La psychologie positive rejoint ici la métaphore des flèches du Bouddhisme : l’émotion initiale est une flèche douloureuse, qui nous touche sans que nous ayons le choix. Ensuite, nous avons le choix de ne pas nous blesser davantage en nous décochant une deuxième, puis une troisième, puis encore tout un bouquet d’autres flèches (« je suis nulle », « je n’y arriverai pas », « et voilà ça m’arrive encore »….). Cette métaphore trouve sa source dans une histoire du Bouddha, qui parle d’un homme qui reçoit une flèche et ressent de la douleur liée à cette blessure, puis de la colère parce qu’il a reçu cette flèche. Douleur physique et une douleur mentale s’amplifient mutuellement. C’est comme si l’homme avait reçu une première flèche et immédiatement après une seconde flèche.
Lâcher la quête de la perfection, jusque dans le contrôle de nos émotions, c’est s’autoriser à être humain. La psychologie positive rejoint ici magnifiquement la méditation : accepter ce qui est et s’autoriser à vivre notre humanité.
La perfection du voyage
On veut un voyage vers le bonheur parfait, sans heurts, sans échecs. Pourtant, dès que nous entrons à l’école, nous découvrons qu’il ne faut pas se tromper. L’erreur est associée à la sanction, au jugement, au mal à fuir. Et si, petit enfant, nous avons appris à marcher en tombant et nous relevant cent fois, sans nous blâmer et même et en y trouvant du plaisir, nous apprenons à l’école qu’il ne faut plus tomber. On s’auto-critique alors à chaque échec, pour mieux tendre vers une perfection assimilée au bonheur. Des phrases comme celle de Thomas Edison peuvent nous aider à remettre cette croyance en perspective. Alors qu’un journaliste l’interviewait sur ses nombreux échecs, Thomas Edison répondit : « Je n’ai pas échoué mille fois, j’ai réussi mille fois à montrer ce qui ne marche pas. »

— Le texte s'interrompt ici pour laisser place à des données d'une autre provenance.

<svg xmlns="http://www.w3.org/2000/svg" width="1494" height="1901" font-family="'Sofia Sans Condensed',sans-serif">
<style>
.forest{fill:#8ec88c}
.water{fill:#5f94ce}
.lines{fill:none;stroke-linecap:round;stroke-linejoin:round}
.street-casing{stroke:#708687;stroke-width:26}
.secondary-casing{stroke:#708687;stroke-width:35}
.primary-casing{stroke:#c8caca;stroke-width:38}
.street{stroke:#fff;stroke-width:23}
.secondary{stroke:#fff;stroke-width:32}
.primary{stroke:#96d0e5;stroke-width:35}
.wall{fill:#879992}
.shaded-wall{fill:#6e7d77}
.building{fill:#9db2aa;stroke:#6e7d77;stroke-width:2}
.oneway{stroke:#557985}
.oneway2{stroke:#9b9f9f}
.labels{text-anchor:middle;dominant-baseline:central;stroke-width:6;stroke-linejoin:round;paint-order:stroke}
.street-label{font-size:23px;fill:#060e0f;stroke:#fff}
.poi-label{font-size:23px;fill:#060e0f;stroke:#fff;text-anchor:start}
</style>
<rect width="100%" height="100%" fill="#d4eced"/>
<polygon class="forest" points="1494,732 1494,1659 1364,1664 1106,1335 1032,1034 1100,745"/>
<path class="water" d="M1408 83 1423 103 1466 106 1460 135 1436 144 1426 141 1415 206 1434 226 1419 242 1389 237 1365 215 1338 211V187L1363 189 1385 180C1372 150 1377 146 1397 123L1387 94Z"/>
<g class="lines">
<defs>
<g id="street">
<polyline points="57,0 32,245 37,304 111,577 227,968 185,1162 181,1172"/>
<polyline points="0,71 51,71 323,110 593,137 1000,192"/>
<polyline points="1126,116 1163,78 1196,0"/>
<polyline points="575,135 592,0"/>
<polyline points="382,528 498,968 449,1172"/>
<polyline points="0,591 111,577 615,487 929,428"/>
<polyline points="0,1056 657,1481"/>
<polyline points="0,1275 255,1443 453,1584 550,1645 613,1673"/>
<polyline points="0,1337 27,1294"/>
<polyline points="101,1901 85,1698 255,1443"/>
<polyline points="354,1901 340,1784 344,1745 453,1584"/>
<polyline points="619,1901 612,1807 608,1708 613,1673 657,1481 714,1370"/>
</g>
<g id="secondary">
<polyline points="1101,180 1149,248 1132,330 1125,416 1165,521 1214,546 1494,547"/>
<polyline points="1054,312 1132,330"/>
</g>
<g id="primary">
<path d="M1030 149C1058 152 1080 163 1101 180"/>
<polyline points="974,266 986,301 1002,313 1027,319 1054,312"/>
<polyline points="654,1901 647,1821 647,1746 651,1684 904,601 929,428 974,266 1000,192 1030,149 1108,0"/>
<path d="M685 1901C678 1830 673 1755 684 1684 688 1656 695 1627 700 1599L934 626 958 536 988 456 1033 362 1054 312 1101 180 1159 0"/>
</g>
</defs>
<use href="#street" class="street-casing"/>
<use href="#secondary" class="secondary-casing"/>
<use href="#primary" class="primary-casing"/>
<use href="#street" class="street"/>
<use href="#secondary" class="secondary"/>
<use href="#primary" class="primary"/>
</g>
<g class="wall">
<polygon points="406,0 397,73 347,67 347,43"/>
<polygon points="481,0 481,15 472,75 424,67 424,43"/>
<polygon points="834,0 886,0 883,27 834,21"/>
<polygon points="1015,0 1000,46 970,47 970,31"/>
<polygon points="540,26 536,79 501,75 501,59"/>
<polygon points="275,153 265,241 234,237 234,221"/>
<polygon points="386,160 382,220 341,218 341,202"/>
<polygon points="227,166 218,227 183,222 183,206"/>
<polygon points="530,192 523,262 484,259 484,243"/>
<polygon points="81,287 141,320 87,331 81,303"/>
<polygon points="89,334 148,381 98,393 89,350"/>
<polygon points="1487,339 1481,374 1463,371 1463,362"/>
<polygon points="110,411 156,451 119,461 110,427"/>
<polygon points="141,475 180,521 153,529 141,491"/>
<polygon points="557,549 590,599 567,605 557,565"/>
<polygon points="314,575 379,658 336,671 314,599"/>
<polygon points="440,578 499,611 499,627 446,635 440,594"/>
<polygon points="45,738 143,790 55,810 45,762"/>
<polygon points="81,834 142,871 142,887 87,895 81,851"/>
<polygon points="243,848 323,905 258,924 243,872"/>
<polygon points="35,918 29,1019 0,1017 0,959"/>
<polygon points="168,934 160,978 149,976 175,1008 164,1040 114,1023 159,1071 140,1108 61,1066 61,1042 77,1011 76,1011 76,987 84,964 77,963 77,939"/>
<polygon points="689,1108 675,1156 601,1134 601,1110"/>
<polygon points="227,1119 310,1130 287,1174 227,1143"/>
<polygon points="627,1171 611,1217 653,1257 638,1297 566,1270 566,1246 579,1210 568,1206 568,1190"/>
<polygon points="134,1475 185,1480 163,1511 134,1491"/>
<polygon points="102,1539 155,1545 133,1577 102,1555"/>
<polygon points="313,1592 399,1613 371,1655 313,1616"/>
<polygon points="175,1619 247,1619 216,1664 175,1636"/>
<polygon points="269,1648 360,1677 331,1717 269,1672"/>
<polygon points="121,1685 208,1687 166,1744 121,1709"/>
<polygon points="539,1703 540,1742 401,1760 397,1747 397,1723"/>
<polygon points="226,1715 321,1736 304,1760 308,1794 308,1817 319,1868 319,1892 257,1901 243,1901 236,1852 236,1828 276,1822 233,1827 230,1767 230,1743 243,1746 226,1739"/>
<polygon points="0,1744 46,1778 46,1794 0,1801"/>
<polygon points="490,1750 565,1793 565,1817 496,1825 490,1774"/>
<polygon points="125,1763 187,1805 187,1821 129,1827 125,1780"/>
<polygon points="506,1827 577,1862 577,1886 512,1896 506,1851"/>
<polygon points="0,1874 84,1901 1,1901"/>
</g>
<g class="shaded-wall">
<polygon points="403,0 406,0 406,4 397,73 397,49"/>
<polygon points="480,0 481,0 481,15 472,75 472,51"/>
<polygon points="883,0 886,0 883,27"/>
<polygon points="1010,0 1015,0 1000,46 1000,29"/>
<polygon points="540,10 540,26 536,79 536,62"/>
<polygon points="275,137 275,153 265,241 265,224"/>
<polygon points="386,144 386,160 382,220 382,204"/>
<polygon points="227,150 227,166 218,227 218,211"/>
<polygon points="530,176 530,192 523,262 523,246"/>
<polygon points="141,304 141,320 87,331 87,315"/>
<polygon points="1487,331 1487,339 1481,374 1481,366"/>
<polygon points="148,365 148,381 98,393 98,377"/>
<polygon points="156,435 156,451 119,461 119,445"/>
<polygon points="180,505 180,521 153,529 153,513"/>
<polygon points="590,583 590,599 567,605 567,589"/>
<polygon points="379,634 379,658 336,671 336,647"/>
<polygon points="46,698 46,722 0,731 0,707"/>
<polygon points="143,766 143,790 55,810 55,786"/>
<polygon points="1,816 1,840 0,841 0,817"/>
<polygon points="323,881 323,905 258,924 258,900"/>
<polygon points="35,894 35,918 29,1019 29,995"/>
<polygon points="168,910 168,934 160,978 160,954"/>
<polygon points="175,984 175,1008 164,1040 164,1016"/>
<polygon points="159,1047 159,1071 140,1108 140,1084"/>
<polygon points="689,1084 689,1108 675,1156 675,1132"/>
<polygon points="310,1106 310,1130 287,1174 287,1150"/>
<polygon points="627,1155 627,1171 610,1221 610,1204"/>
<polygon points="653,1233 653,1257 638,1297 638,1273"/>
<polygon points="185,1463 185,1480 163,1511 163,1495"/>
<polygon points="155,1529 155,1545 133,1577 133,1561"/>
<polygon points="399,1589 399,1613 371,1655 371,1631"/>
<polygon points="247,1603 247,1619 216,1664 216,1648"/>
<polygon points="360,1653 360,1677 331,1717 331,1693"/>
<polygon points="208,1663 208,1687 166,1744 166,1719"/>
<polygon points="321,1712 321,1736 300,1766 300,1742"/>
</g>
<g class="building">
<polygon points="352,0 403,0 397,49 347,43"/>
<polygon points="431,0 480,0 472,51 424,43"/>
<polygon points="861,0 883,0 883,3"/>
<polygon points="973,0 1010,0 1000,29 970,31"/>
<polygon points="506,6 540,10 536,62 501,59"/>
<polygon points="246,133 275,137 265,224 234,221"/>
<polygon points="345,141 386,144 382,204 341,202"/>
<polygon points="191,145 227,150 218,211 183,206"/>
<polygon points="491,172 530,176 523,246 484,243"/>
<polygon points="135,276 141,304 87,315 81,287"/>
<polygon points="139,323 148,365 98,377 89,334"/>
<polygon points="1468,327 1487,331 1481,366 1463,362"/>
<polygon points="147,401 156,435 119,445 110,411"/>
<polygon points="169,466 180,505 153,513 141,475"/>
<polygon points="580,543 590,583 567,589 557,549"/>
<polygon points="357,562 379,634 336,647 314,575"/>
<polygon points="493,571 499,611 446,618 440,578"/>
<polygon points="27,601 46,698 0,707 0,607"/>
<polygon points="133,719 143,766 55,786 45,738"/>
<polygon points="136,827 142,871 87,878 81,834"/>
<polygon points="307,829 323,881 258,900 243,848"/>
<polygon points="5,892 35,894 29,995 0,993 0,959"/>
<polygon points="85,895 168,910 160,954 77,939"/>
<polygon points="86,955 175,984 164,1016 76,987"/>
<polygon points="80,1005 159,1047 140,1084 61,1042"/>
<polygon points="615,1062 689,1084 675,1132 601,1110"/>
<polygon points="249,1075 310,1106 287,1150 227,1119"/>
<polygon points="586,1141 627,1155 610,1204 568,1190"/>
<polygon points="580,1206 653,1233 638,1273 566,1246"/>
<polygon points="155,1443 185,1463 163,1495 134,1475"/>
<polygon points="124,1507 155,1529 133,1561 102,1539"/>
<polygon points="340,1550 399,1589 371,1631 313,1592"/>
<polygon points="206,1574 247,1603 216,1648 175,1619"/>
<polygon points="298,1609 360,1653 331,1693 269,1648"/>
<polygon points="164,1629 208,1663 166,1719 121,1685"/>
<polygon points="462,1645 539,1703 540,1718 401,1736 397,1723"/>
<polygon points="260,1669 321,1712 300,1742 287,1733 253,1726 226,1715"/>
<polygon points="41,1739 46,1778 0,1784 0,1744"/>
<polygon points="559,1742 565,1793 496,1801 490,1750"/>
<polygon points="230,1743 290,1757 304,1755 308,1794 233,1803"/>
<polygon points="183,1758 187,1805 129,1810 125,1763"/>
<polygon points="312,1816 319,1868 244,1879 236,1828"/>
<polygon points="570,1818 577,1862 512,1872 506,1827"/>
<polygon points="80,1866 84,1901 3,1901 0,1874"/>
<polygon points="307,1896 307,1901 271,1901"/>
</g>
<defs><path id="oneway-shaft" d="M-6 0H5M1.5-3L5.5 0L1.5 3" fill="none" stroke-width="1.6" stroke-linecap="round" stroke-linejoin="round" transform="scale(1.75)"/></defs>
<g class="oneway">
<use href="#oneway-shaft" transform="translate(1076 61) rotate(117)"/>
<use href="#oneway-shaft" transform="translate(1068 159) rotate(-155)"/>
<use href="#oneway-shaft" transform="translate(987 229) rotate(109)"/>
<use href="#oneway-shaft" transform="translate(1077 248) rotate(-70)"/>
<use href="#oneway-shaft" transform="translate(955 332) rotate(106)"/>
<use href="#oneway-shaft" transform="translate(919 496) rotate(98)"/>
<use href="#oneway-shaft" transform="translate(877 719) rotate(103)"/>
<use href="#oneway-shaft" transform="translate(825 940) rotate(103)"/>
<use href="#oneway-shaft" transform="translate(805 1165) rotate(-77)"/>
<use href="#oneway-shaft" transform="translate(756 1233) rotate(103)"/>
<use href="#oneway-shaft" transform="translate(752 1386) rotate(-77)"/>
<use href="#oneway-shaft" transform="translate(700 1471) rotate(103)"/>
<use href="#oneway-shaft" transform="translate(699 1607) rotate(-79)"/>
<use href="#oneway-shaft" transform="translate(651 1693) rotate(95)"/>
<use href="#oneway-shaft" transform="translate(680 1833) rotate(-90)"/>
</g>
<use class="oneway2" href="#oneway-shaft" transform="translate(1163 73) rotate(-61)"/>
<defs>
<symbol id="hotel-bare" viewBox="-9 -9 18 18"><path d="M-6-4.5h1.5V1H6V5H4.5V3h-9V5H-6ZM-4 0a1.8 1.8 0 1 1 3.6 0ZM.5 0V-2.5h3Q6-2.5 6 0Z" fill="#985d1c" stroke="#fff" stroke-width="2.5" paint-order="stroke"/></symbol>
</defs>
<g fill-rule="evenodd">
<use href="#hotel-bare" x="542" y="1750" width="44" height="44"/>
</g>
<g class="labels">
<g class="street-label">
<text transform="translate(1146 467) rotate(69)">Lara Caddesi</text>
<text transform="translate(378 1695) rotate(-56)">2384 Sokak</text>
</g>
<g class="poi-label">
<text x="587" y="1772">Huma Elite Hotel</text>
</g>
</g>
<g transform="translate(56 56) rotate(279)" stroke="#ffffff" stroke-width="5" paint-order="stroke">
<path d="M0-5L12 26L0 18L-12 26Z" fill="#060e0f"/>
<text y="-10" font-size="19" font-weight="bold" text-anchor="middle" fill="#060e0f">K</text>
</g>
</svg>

Se donner l’autorisation d’échouer est au cœur de la poursuite du bonheur.
La pratique de la méditation nous entraîne à entrer en rapport à ce qui est. Cet entraînement est sans but, donc sans risque d’échouer. Il s’agit là d’un renversement radical par rapport à nos tendances habituelles. On va toujours « quelque part ». Il y a toujours un horizon à atteindre. Dans la pratique de la méditation, l’horizon est ramené à la ligne du présent. Et alors, et encore ?… Ce qui est présent n’est souvent pas ce qu’on voudrait. Une émotion désagréable surgit ? On cherche à la fuir. Et en plus on se blâme de n’avoir pas réussi à éviter cette douleur. Or, si la douleur est inévitable, la souffrance est optionnelle – la souffrance de cette flèche additionnelle que l’on s’inflige.
La vie est incertaine, et elle nous dépasse dans notre volonté de maîtrise. L’enjeu de la pratique de la méditation est d’apprendre la flexibilité : apprendre à être tels des roseaux qui plient sous la tempête, mais ne se brisent pas. Fabrice Midal cite alors François Roustang, qui avait fait sienne la devise des marins : « On ne commande au vent qu’en lui obéissant. » Ou comment prendre le large, suivre l’appel de la liberté, en s’appuyant sur la force des vents, auquel on ne peut échapper.
Lâcher la perfection : une nouvelle injonction ? Surtout pas ! Un relâchement, un soulagement, un « laisser-être ». En douceur.